I'm in the long process of trying to write enough material to put a cohesive, album-length bunch of stuff together. I have a few ideas in 'semi-baked' state, and have got to the point where I have one track written, structured and recorded, and am ready to make a proper mix (I've already made a rough mix).My decision now is whether to go to town on mixing that one track, and then get on with the rest of the writing and recording at a later date, or to keep it at the rough mix stage, finish the rest of the material, then mix the whole lot afterwards.I'm guessing the second approach would lead to greater overall consistency, but this is my first real stab at 'doing an album', if you want to call it that. My output up to now has been rather discontinuous, so it hasn't mattered before.What approach would you take, and how do you think it could help your progress?Via SOS web site
SOS Reviews Editor Matt Houghton replies: Consistency is great if it's consistently good. Otherwise it's not such a laudable aim! There's no harm in still writing and recording stuff while you're mixing other stuff, but I would rather mix one track at a time, so that any lessons I learn can be applied to the next mix, and so on.
Also, bear in mind that, while mixing the first or second tracks, you might have one of those dawning "Oh, that would have been so much easier if only I'd recorded it like that!” moments, and that would be a bugger if you'd already tracked everything else.
SOS contributor Mike Senior adds: I'd second Matt on that one. It may mean that you end up redoing the first couple of mixes with the benefit of hindsight, but I think, overall, it's probably the best option if you're still feeling your way though a little bit with the mixing side of things.
It's no different from when you're mixing anything: you have to reference your work against any other material you want consistency with. Often that will be commercial releases with which you want your work to compete, but it can just as easily be other mixes you've done, which are destined for the same record. If you make sure to do that, then everything else should sort itself out in the long run.

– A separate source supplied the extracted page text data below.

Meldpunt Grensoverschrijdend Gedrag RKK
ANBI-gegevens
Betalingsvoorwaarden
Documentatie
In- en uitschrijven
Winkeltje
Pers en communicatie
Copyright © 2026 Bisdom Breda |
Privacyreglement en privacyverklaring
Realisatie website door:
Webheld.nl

I do tend to keep the main send effects I used for the first mix available for the second if I'm working on several things for one artist, as long as those effects met with their approval first time round! That does help to give some conformity to the sound. However, there are perfectly valid aesthetic reasons for not wanting to make all the tracks sound the same, so you should still try to make each track shine on its own terms. If that means using completely different mixing strategies, then so be it.